La visione del mondo di un clown – Ep.4

Storia

Dalla farsa alla commedia dell’arte

Dalle attività dei mimi, dei giullari e dalle cerimonie delle feste pagane – una su tutte la festa dei folli – si svilupparono forme teatrali meno elaborate che, a partire dal XIII secolo, diedero vita a drammi di carattere non specificamente religioso, come la farsa. A queste forme di intrattenimento si deve, scrive Brockett, la tradizione di caratteristiche poi confluite, seppur in diversa forma e misura, nella commedia dell’arte e nei clowns.

La commedia

La commedia dell’arte trae la propria linfa vitale dai mimi, che avrebbero tramandato nel corso del medioevo la farsa atellana (I secolo a.C.), simile alla commedia per la presenza di personaggi fissi e per la natura degli intrecci. Oppure, secondo un’altra ipotesi, avrebbe avuto origine da compagnie di mimi bizantini che, in seguito alla caduta di Costantinopoli (1453), si trasferirono in Occidente. Ad ogni modo, un trait d’union che lega la fabula atellana e la farsa, alla commedia cinquecentesca ed il clown, si può individuare, oltre che nell’intreccio comico delle vicende narrate e nella pratica dei mimi che ne hanno perpetrato la tradizione, nell’uso della maschera.

La maschera

Il tipo di maschera che indossa il pagliaccio del circo contemporaneo, sia essa il trucco bianco con le orecchie rosse o il più noto e diffuso naso rosso, è una maschera caratterizzante, che rende riconoscibile il personaggio già ad un primo colpo d’occhio e ne determina i comportamenti. Da questo punto di vista risulta evidente il tributo pagato alle maschere della commedia dell’arte, diffusa a partire dal XVI secolo. Con la commedia dell’arte il teatro esce dagli ambienti cortesi e diventa professionale: «è del 1545 il primo contratto che stabilisce la costituzione per un anno della compagnia di comici di Maffio da Padova». Nell’ambito della sua struttura organizzativa e scenica, oltre alla citata maschera, possiamo individuare ulteriori elementi che ritroveremo, con le dovute differenze, nei clown: due di questi sono gli zanni.

Zanni

Gli zanni, o servi, erano due personaggi della commedia dell’arte che, seppur in numerose varianti, presentavano caratteri simili nelle diverse compagnie in cui venivano interpretati.
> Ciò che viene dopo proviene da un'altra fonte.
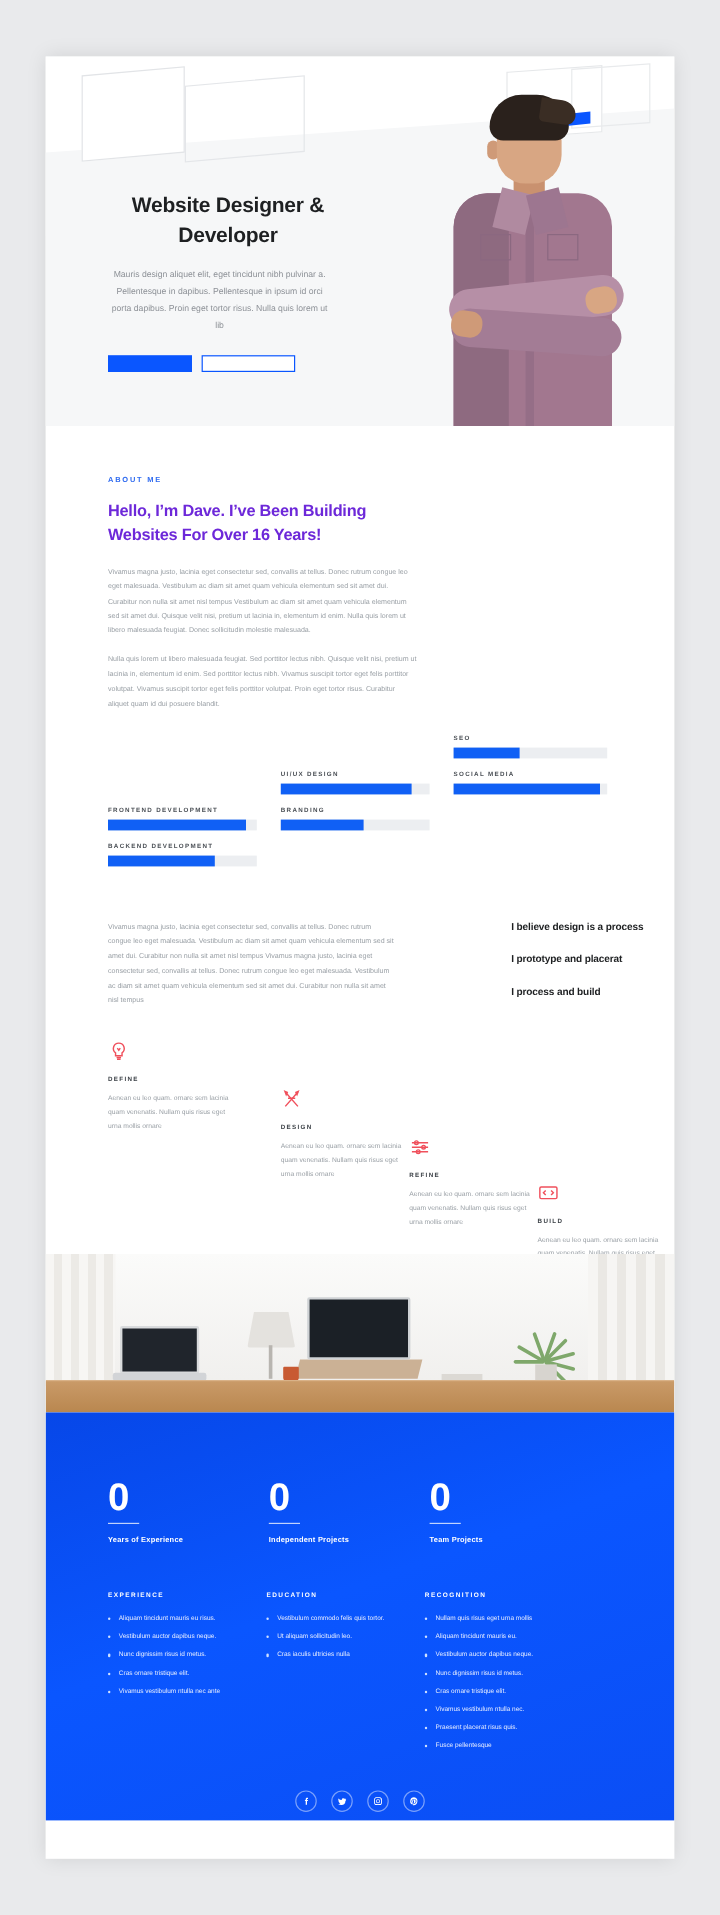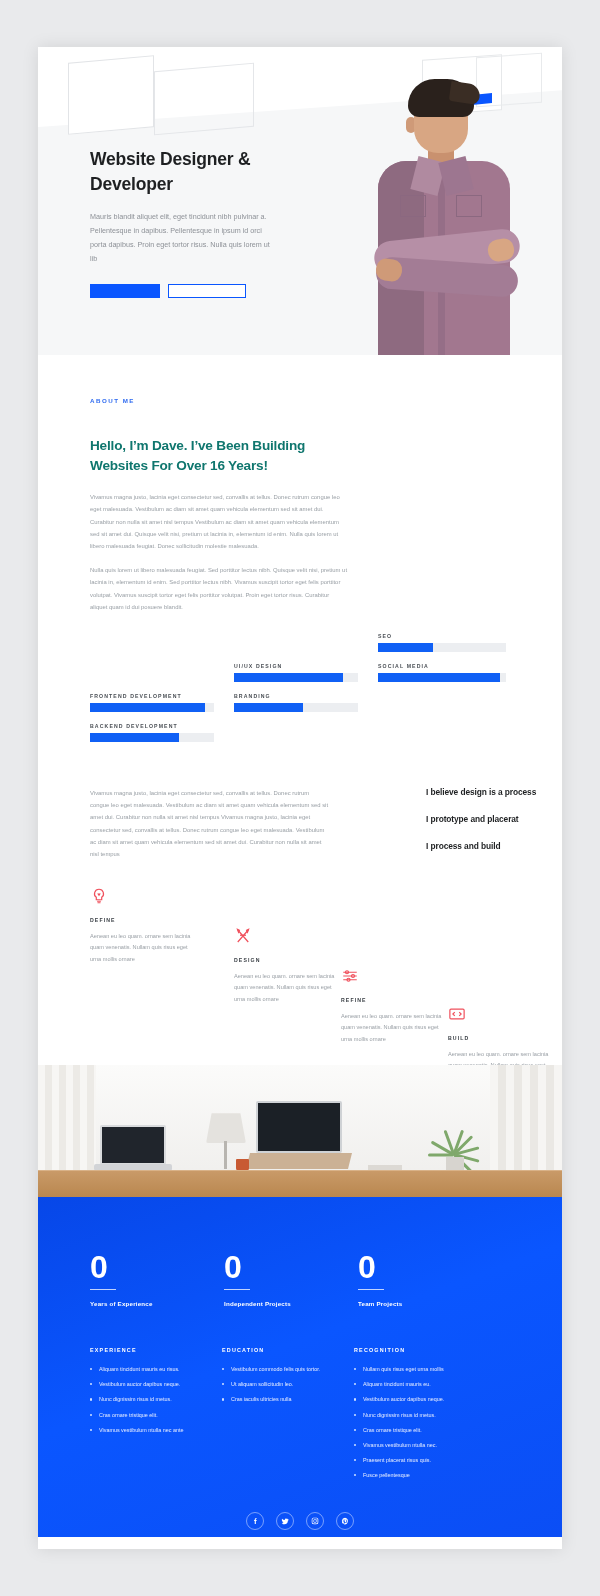"Website Designer & Developer" .hero-text { text-align: none -> center; top: 100px -> 112px }
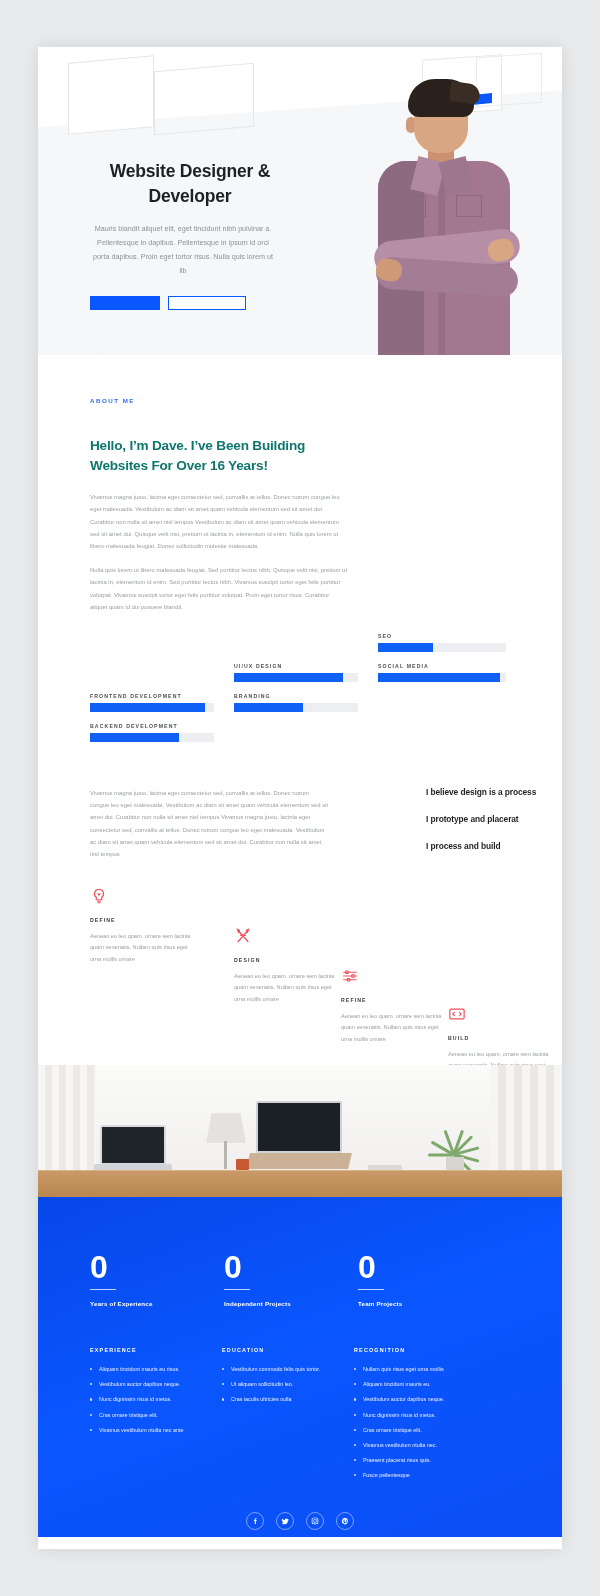"Mauris blandit aliquet elit, eget" p.hero-para { text: blandit -> design }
Il primo zanni era furbo, intrigante, motore dell’azione; il secondo zanni, «rozzo e sempliciotto, con i suoi scherzi […] interrompeva l’azione e scatenava la comicità». Un duo comico che da lontano (ma non troppo) ricorda il rapporto tra il clown bianco e l’augusto del circo ottocentesco. Tra gli zanni più popolari troviamo la maschera di Arlecchino, il quale «incarnava un misto di furberia e stupidità, era un consumato acrobata e ballerino ed in genere era al centro di ogni intrigo». Noto anche come Truffaldino e Trivellino, subì dei cambiamenti anche nel costume, passando dalle toppe di cenci alla combinazione di losanghe rosse, blu e verdi con cui lo identifichiamo oggi.

The fools

Personaggi di bassa estrazione sociale, intriganti e inclini a lazzi e angherie di ogni tipo erano i fool delle opere di Shakespeare, una trasposizione teatrale dei giullari e dei buffoni di corte, definiti spesso “clown scespiriani” in riferimento alla loro umile origine e al costume di foggia contadina.

Il culmine del successo della commedia dell’arte, secondo quanto riporta Brockett, si incontra tra la metà del sedicesimo e metà del diciassettesimo secolo, per poi trascinarsi fino alla seconda metà del XIX, quando ormai aveva perso di interesse e di prestigio. Nonostante ciò, fu molto apprezzata in molti paesi europei, tra cui Inghilterra, Francia e Germania dove influenzò attori e scrittori locali e dove, non a caso, i pagliacci muoveranno i loro primi passi sulle piste del circo.